One source in Cardiff said: “Often we would reserve judgement on whether we could back something or not until the vote, but this piece of legislation is so offensive that there is no point in holding back.
“There is no groundswell of nationalistic feeling in Wales right now, but this sort of behaviour is the kind of thing that can fracture relations between countries – it’s not overselling it to use the word ‘crisis’.”
Legal advice quoted in both Edinburgh and Cardiff is that the Government needs consent from both capitals for parts of the bill and Brexit Secretary David Davis has said he intends to seek it.
But it is accepted that if either assembly were to withhold consent, the UK Government could carry on and attempt to pass the bill regardless.
The SNP’s Brexit spokesman Mike Russell said: “There is already a constitutional crisis here. If they push on without consent it will become deeper and much more intense.
“They would be legislating for both Scotland and Wales without our consents and that would be the first time that has happened in 20 years.”
Both the Welsh and Scottish governments insist their opposition is not about blocking Brexit and say they agree with Westminster that legislation, including limited new powers for ministers, is necessary.
But they argue they cannot back any law which would see them lose influence over areas rightfully theirs to control.
Mr Russell went on: “Our default position is that this is a technical measure and that we want to co-operate with them on it.
“The problem is that the technical measure they have proposed is a dog’s breakfast, that runs against the process of devolution.”
He added: “Now there has to be a shift from the UK Government.”
The Withdrawal Bill will see all EU laws currently affecting the UK brought on to the British statute book on the day of Brexit, with ministers then granted “Henry VIII powers” to alter regulations – so-called because they allowed the Tudor monarch to govern by proclamation.

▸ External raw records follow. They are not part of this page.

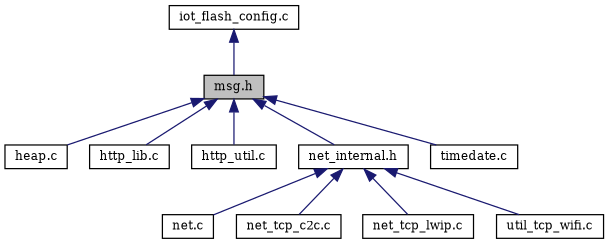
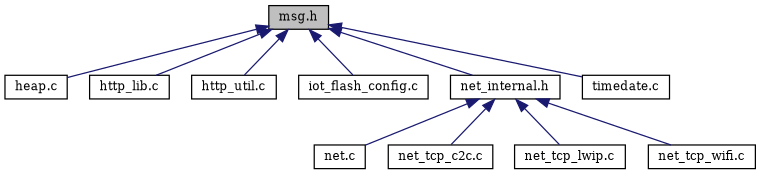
  digraph {
    fontname="DejaVu Serif"
    node [color=black fillcolor=white fontname="DejaVu Serif" fontsize=10 shape=record style=filled]
    edge [color=midnightblue dir=back fontname="DejaVu Serif" fontsize=10 labelfontname=Helvetica labelfontsize=10 style=solid]
    n1 [fillcolor=grey75 fontcolor=black height=0.2 label="msg.h" width=0.4]
    n2 [height=0.2 label="heap.c" width=0.4]
    n3 [height=0.2 label="http_lib.c" width=0.4]
    n4 [height=0.2 label="http_util.c" width=0.4]
    n5 [height=0.2 label="iot_flash_config.c" width=0.4]
    n6 [height=0.2 label="net_internal.h" width=0.4]
    n7 [height=0.2 label="timedate.c" width=0.4]
    n8 [height=0.2 label="net.c" width=0.4]
    n9 [height=0.2 label="net_tcp_c2c.c" width=0.4]
    n10 [height=0.2 label="net_tcp_lwip.c" width=0.4]
-   n11 [height=0.2 label="util_tcp_wifi.c" width=0.4]
+   n11 [height=0.2 label="net_tcp_wifi.c" width=0.4]
    n1 -> n2
    n1 -> n3
    n1 -> n4
-   n5 -> n1
+   n1 -> n5
    n1 -> n6
    n1 -> n7
    n6 -> n8
    n6 -> n9
    n6 -> n10
    n6 -> n11
  }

Key objections focus on clauses 10 of the bill, setting out the Henry VIII powers, and 11 establishing how authority for policy areas that might affect Wales and Scotland could be diverted to London.
If the Government refuses to give way and wins consent then the House of Lords could also seek to amend the bill, with ministers fearing a lengthy period of ‘ping-pong’ between Parliament’s chambers would delay the Brexit time-table.
A Labour source in the Lords said: “In the end if the bill has not been properly scrutinised in the Commons for whatever reason, the Lords will look at stuff that’s not been looked at.
“We will encourage the Government to come back with its own amendments and if the bill still isn’t in the right shape there’s the possibility of amendments being pressed to votes and being sent back to the Commons.”
David Davis has confirmed that the Government will “seek the consent of the devolved legislatures” for the bill, but has not said what might happen if they do not give it.
One Conservative minister told The Independent it would be critical to win the backing of Edinburgh and Cardiff, but suggested concessions may not be enshrined in Ms May’s proposed legislation – a move that would allow both a compromise, and for the Prime Minister to save face.
The individual said: “Brexit is as far from a two-dimensional exercise as you can get. It’s multi-dimensional and one of the most important elements are the devolved governments.
“The point is that it’s not a question of not wanting to devolve power down, but a case of when, and getting it right in the context of trade and future relations. That means it may not be right to write things on to the face of the bill.
“We are trying to approach this in good faith. Working with us will get a better result than constantly saying the British Government wants some massive power grab.”
A Government spokesperson said: “We have been clear that we want to work with the devolved administrations to deliver a deal that works for the whole of the UK.
“This is essential legislation in the national interest – it gives powers to the devolved administrations that are necessary to ensure the statute book functions on our exit from the EU.”